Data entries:
----------

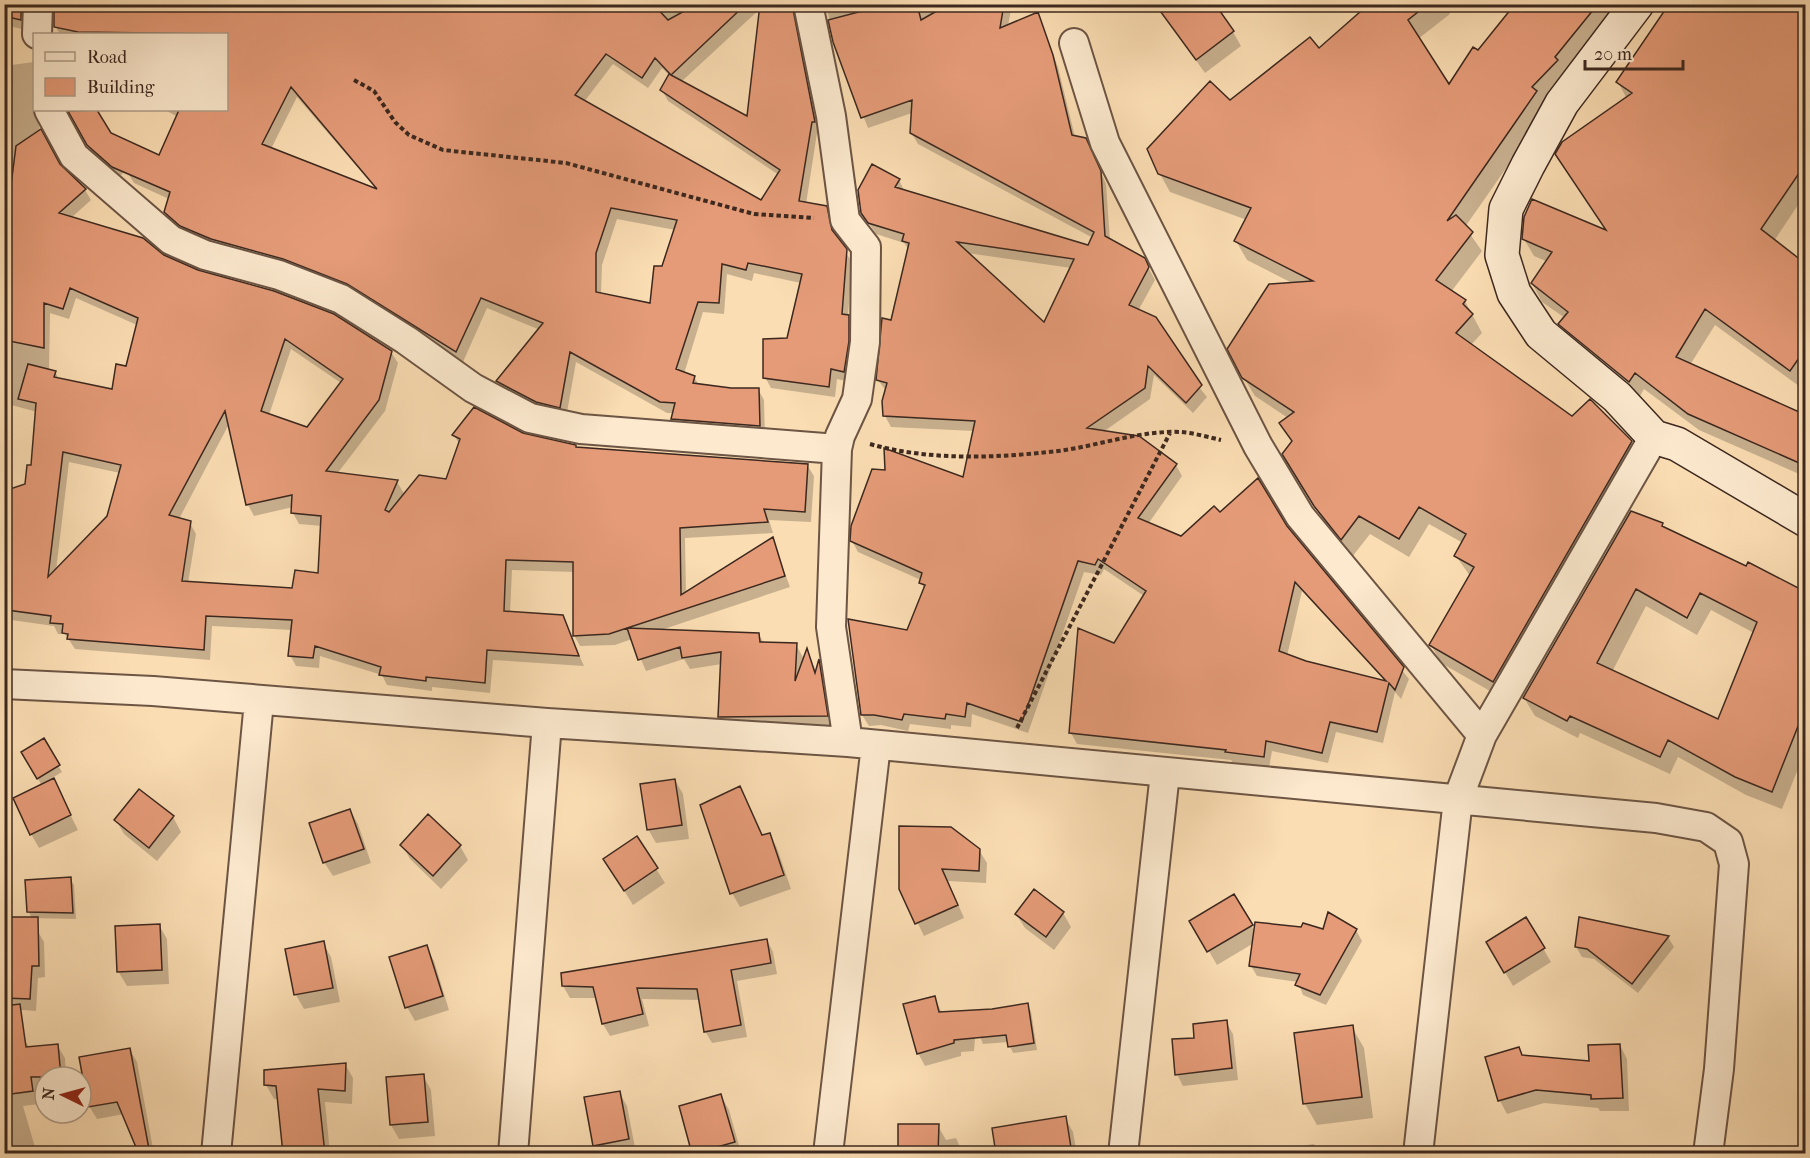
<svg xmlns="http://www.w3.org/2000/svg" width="1810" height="1158" viewBox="0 0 1810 1158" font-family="'IM FELL French Canon',serif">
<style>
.shadow{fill:#0003;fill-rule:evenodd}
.building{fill:#e59b78;stroke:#3c281f;stroke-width:1.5;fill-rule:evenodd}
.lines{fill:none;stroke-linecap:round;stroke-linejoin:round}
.street-casing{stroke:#6c5544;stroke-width:32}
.secondary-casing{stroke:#3c281f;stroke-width:36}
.path{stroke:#3c281f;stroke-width:4;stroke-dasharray:4.5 3;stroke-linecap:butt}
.street{stroke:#fce9ce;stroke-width:28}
.secondary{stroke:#fce9ce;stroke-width:33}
</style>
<rect width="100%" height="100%" fill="#fbddb3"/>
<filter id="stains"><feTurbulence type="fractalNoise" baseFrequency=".00333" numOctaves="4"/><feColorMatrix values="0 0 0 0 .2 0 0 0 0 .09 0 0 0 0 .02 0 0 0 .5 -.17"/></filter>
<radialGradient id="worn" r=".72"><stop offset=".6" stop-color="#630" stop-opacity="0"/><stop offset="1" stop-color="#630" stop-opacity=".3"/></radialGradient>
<path class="shadow" d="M4,4h28l-5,26 -23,-5z
M88,4l-2,30h-26l-5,-8z
M113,4h689l18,129h-3l-11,71 20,4 6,11 4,19 16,24 -4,55 6,10 -4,55 -13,-3 -2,18 -64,-9 -6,-11 24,-38 12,-56 -47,-10 -2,8 -25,-7 -3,40 -21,-2 -19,62 10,3 5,8 32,5 27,-1 6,11 1,37 -86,-7 -6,-11 1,-6h-7l-91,-51 -10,56 -62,-26 -6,-11 42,-51 -53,-22 -24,54 -108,-68 -167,-57 -16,-14 -7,-11 4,-13 -35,-16 -8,-13 -7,7 -24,-21 -28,-46h28l29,46 36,1 18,-40 -13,-7h61v-76h-119zM761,8l-13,110 -67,-36zM613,64l35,24 14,-20 8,8 -8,14 6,11 111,74 -17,27 -178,-100zM297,97l80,93 -106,-41zM617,219l58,11 -24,75 -50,-11 1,-29z
M826,4h186l-4,22 30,-12 20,53 17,70 17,14 14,33 4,57 34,18 11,21 -17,31 69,86 -14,16 -39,-38 -4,24 -47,33 73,33 6,11 -34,48 33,14 39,-24 66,13 123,152 -8,20 -6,-7 -12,51 -47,-11 -8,31 -56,-12 -3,17 -36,-5 -2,-3 -154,-16 -6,-11 44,-89 29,-48 -40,-27 -3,6 -17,-3 -56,161 -56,-19 -1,13 -20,-2v4l-41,-5 -2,7 -27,-6 -12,1 -7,-11 46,-83 16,-43 -3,-9 -63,-28 -6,-11 113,-62 9,-48 -83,-4 -6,-11 1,-25 -8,-11 31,-130 -5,-7 -28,-9 -14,-21 37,-33 6,12 184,55 4,-9 -175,-94 -7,-12 1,-19 -44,15 -34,-86zM967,253l104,15 -27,56zM1302,591l84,91 -99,-26z
M1371,4h73l6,10 -32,25 32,48 67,-83h104l-156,223 17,24 -31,41 14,9 17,32 -11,12 102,73 58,24 11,19 -138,238 -63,-36 -10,-18 39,-69 -14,-20 7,-13 -34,-19 -20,33 -39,-23 -18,23 -26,-32 -42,-70 9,-12 -12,-20 7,-5 -33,-22 -11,-18 50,-94 -47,-24 -11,-19 11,-21 -77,-28 -10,-18 70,-73 88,-51z
M1806,4v189l-32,48 26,20 6,-7v124l-7,8 -84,-61 -25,40 116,51v61l-107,-47 -55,-41 -5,9 -69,-57 -10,-17 5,-6 -23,-16 -9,-17 15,-23 -14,-6 -10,-17 84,-6 19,-134 -9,-17z
M1157,6l76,26 8,14 -36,27z
M34,62v48h11l-7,11 2,9 19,36 26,24 6,10 -20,18 320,134 7,11 -13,48 -48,63 60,8 8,13 42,-14 13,-36 -6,-10 68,-1 55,15 230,16 7,11 -3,46 -42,-2 4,13 -88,5 1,56 86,-55 18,48 -132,44 101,4 5,8 32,2 8,14 3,-8 10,22 3,-10 5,9 8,55 -107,1 -6,-11 2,-53 -32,5 -6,-10 -38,12 -14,-32 -17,6 -35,1 -6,-11 1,-63 -63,-2 -2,43 52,4 22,49 -91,-6 -3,33 -58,-6v4l-45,-6 -5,-10 -62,-19 -1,12 -23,-2 -6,-11 2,-25 -80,-4 -2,34 -135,-11 -10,-15h-7l-4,-8 -50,-7v-127l22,-7 6,-18 5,-55 -33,-9v-337zM76,298l61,27 -10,43 -14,23 -54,-12 -4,-7 -6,-1 1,-58 19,6zM291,349l50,34 -34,46 -38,-14zM229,424l19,81 6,11 39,-9v6l6,11 23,2 -3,49 -26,15 -105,-7 8,-49 -6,-11 -11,-4zM69,462l51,11 -12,44 -52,54z
M1662,524l3,6 141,64v155l-24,60 -36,-14 -68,-38 -8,17 -90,-41 -2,5 -43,-22 -11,-18zM1646,606l51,29 14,-25 43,23 -36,88 -106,-49z
M43,740l19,32 -10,6 26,52 -39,18 -8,-14 11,-48 -19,-34z
M675,780l8,14 6,45 -33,4 -8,-14z
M739,788l24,48 6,-2 8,14 14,41 -51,18 -8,-14z
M350,810l8,14 13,39 -38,13 -9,-14z
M428,816l32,30 8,14 -27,29 -31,-30 -8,-14z
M173,817l8,15 -24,29 -33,-27 -8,-14z
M637,838l28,45 -32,22 -28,-45z
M979,850l8,13 -1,20 -38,-2 16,37 -40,18 -23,-47z
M70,879l4,6 2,34 -44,-1 -4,-7z
M1234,896l21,36 46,-3 55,1 6,11 -36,64 -23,-10 -5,-13 -41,-6 -6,-10 3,-23 -37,22 -25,-43z
M1063,913l8,14 -17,23 -29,-22 -9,-14z
M4,919l33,11 7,12 1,35 -7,1 -2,33 -26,-2 -6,-9z
M1526,919l25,43 -38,24 -25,-43z
M1580,919l88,18 6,10 -36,46 -44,-34 -12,-2 -6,-10z
M159,925l8,14 2,45 -42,2 -9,-15z
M767,940l6,12 4,22 -40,7 10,56 -35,6 -7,-12 -5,-31 -58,-1 7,27 -39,10 -7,-12 -6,-26h-27l-7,-12z
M323,943l8,14 9,45 -36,7 -8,-14 -9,-45z
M426,947l8,14 15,49 -34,11 -8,-14z
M934,997l8,16h33l52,-8 4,6 6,39 -24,3 -5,-11 -25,2 -7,-18 -2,25 -13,1v4l-36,10 -7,-13z
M1226,1022l7,12 5,46 -55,6 -6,-12 19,-35z
M1352,1027l12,21 9,70 -56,7 -12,-21z
M27,1043l2,5 28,-3 8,13 1,19h-21v15l-7,1 1,11 -16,2 14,48h-29l-4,-10v-98z
M1620,1045l7,14 2,52h-29l-2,-3 -54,-5 -37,11 -7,-13 -13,-43 32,-9 4,8 68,6z
M130,1050l7,12 17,92h-13l-17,-40 -27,5 -8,-13z
M345,1064l8,14 -1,26 -27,-2 5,52h-46l-5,-55h-5l-8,-14z
M423,1076l8,14 4,46 -36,3 -8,-14z
M619,1092l8,14 9,47 -37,1 -5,-9z
M721,1096l8,14 11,39 41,2 1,3h-88l-13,-47z
M1065,1118l8,14 4,22h-79z
M938,1126l8,14 10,-2 7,16h-64z
M1314,1144l6,10h-33l-1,-6z
M1191,1147l27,1 3,6h-31z"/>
<path class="building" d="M5,4h16v16l-17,-4z
M54,4h599l15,16 29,-16h49l-75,71 76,41 13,-112h32l23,118h-3l-13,79 28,5 5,24 15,19 -5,65 7,1v26l-5,31 -13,-3 -2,18 -66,-9v-39l24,-1 15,-64 -54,-11 -2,7 -24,-6 -3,39 -21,-1 -22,67 19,7 -2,7 38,5h28l1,38 -89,-7 4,-16 -15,-1 -90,-50 -10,56 -24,-6 -40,-21 47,-58 -62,-25 -25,54 -109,-68 -64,-25 -72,-20 -31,-13 -16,-14 6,-20 -58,-25 -25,-22 -19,-34 29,-1 14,23 48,22 20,-45h47v-76l-148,-2 -24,-5zM606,54l36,24 13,-20 16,17 -2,-1 -9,16 120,80 -19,30 -186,-105zM291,87l86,102 -115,-45zM611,208l66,12 -15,46h-8l-4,37 -54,-11v-39z
M889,4h28l4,16 28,-16h55l-4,24 38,-16 15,43 19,80 14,3 15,33 4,65 40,22 4,9 -20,38 27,12 46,68 -16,18 -38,-37 -3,22 -58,40 52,8 38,28 -39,54 43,18 33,-30 6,6 38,-34 29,48 117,141 -9,23 -6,-7 -12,49 -47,-10 -8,31 -56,-12 -2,16 -39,-5 1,-2 -157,-17 9,-105 36,15 32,-52 -48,-32 -3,6 -17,-4 -56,161 -55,-19 -2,14 -19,-3 -1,5 -41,-5 -2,6 -28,-5h-13l-13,-96 59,11 18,-45 -6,-2 3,-10 -72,-32 1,-15 21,-57 13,1 -1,-22 79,29 12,-56 -92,-5 -1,-15 5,-18 -11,-3 6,-62 9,2 18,-77 -7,-2 2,-7 -36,-11 -7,-10 -3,-23 14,-26 28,15 -5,8 193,58 6,-13 -184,-99 2,-33 -51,18 -28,-76 -5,-22zM957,242l117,17 -30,63zM1295,582l91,99 -80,-20 -27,-10z
M1155,4h60l19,27 -38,29z
M1369,4h59l-20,16 41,64 24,-37 5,3 37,-46h83l-43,53 3,3 -26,27 5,4 -90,130 9,-6 17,17 -37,48 30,20 -3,4 10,10 -17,19 116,83 18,-17 42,42 -139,241 -64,-37 45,-78 -20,-11 12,-22 -47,-27 -20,32 -40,-23 -18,24 -27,-34 -32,-52 10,-13 -13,-18 15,-11 -52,-34 -15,-29 42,-65 44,-3 -79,-40 17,-33 -93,-34 -11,-25 63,-68 20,19 80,-63 9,11z
M1669,4h137v159l-45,66 45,35v84l-16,23 -85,-62 -29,48 130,58v51l-118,-52 -53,-41 -6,9 -71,-58 10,-12 -37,-29 21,-31 -30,-13 2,-22 8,-18 74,31 -51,-76 7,-12 70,-49 -16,-11z
M41,129l19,35 26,25 -27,24 84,25 21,17 34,15 76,21 60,23 58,37 -13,49 -53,71 72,9 -13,30 4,2 30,-37 27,4 14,-40 -8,-4 22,-28 49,26 53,12v2l232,17 -3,48 -41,-3 4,13 -88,6 1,67 92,-58 12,39 -176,58 -36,2v-74l-67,-2 -2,51 59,4 16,41 -92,-6 -2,33 -59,-6v4l-47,-6 2,-8 -66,-21 -2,12 -25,-2 4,-36 -86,-4 -2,34 -137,-11 1,-5 -6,-1 1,-9 -13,-1 1,-7 -44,-6 1,-11 -4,-1v-107l21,-7 2,-19h4l5,-62 -18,-4 10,-35 28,7 -2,6 58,12 4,-25 10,2 12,-48 -68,-30 -7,21 -19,-6v45l-40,-8v-100l12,-94zM285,339l58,40 -36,48 -46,-16zM225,411l21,94 46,-10 -1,18 30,3 -3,57 -23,-3 -3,18 -110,-7 9,-60 -22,-6zM63,452l58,13 -14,51 -59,61z
M1631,511l32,12 -1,3 84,40 2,-4 58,30v114l-34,86 -37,-15 -67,-37 -8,17 -90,-41 -3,5 -44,-23zM1636,589l51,29 13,-25 57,29 -39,97 -121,-56z
M627,628l132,5 1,9 37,1 -2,38 12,-33 8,25 4,-14 9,57 -110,1 3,-65 -39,6 -2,-11 -42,13z
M44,738l16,27 -23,14 -16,-27z
M54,778l17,37 -41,20 -17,-37z
M675,779l7,46 -35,5 -7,-46z
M740,786l22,49 8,-2 14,42 -54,19 -30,-89z
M139,789l35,27 -25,32 -35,-28z
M350,809l14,40 -41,14 -14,-40z
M428,814l33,31 -28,31 -33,-31z
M899,826l52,1 29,22 -1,22 -37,-2 16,36 -43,19 -16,-35z
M637,836l21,32 -34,23 -21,-32z
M71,877l2,36 -46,-1 -2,-32z
M1034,889l30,23 -18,25 -31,-23z
M1234,894l19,31 -46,27 -18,-31z
M1328,912l29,17 -37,66 -25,-10 5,-11 -51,-8 6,-44 46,5 2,-4 20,6z
M4,917h34l1,49h-7l-2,33 -26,-1z
M1526,917l19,31 -41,25 -18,-31z
M1579,917l90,19 -37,48 -45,-35 -12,-2z
M160,924l2,46 -45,2 -2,-46z
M767,939l4,24 -40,7 10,55 -37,7 -7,-43 -60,-1 6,26 -41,10 -9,-37 -31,-1 -1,-13z
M324,941l9,47 -39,7 -9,-46z
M427,945l16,51 -38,12 -16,-51z
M935,996l4,16 53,-3 36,-6 6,40 -26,4 -2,-12 -52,5v3l-37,11 -14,-50z
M20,1004l6,43 32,-3 3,33h-30l2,14 -29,4v-89z
M1227,1020l5,48 -57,7 -3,-36 22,-1 -1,-14z
M1353,1025l9,72 -59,7 -9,-71z
M1620,1044l3,54 -32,1v-4l-55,-5 -38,11 -13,-44 34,-10 3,8 67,6 -1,-16z
M130,1048l19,101 -11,3 -21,-50 -29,5 -9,-50z
M346,1063l-1,28 -27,-2 7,65h-42l-7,-68 -12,-1v-15z
M424,1074l4,48 -38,3 -4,-48z
M620,1091l9,48 -36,7 -9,-49z
M721,1094l14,48 -43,12 -13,-48z
M1066,1116l6,38h-76l-4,-26z
M898,1124h41l-1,30h-40z"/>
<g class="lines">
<g class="street-casing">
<path id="street" d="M37,34l1,-30
M1074,43l31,100 153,303 42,70 182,219
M49,110l25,46 97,84 34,15 74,20 62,24 65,41 67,48 57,30 51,11 256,20 3,-13 17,-37 8,-57 1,-95 -21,-27 -14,-104 -23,-112
M837,449l-6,178 17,115
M4,684l149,7 394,32 301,19 808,76 50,9 22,15 6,22 -15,205 -11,85
M216,1154l43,-453
M513,1154l34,-431
M828,1154l48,-409
M1123,1154l42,-381
M1418,1154l40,-355 24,-64 172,-298"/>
</g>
<g class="secondary-casing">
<path id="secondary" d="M1637,4l-75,99 -34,62 -22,44 -4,46 12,38 27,41 76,63 37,40 23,7 129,76"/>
</g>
<path class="path" d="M354,80l20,11 21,31 14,13 34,15 123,13 188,51 60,4
M870,444c59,17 127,14 188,7 40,-5 82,-21 123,-19 13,1 27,5 40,8
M1017,728l153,-295"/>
<use href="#street" class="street"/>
<use href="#secondary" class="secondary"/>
</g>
<rect width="1810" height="1158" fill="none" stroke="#fbddb3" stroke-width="24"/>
<rect x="6" y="6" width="1798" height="1146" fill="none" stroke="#3c281f" stroke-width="3"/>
<rect x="12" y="12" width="1786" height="1134" fill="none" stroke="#3c281f" stroke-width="1.5"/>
<rect x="33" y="33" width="195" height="78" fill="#fce9ce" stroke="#af9c88" stroke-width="1.5"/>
<rect x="45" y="52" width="30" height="9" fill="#fce9ce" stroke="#af9c88" stroke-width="1.5"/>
<text x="87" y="63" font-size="18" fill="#3c281f">Road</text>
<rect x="45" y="78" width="30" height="18" fill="#e59b78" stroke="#af9c88" stroke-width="1.5"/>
<text x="87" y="93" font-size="18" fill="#3c281f">Building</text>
<g transform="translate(63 1095) rotate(275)"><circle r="28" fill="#fce9ce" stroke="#af9c88" stroke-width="1.5"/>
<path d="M0-4.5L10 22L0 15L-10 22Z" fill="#8f2418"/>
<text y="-9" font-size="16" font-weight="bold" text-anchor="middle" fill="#3c281f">N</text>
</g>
<path d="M1585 60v9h98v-9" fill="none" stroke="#3c281f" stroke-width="3"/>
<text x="1594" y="60" font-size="18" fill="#3c281f" stroke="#fce9ce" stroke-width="4.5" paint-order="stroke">20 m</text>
<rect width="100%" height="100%" filter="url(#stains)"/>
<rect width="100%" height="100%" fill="url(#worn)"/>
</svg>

----------

** EXERCISE AIM **
Go through the records and tally the lines that include "rule". Write only the number.

** RESULT OF THE TASK **
2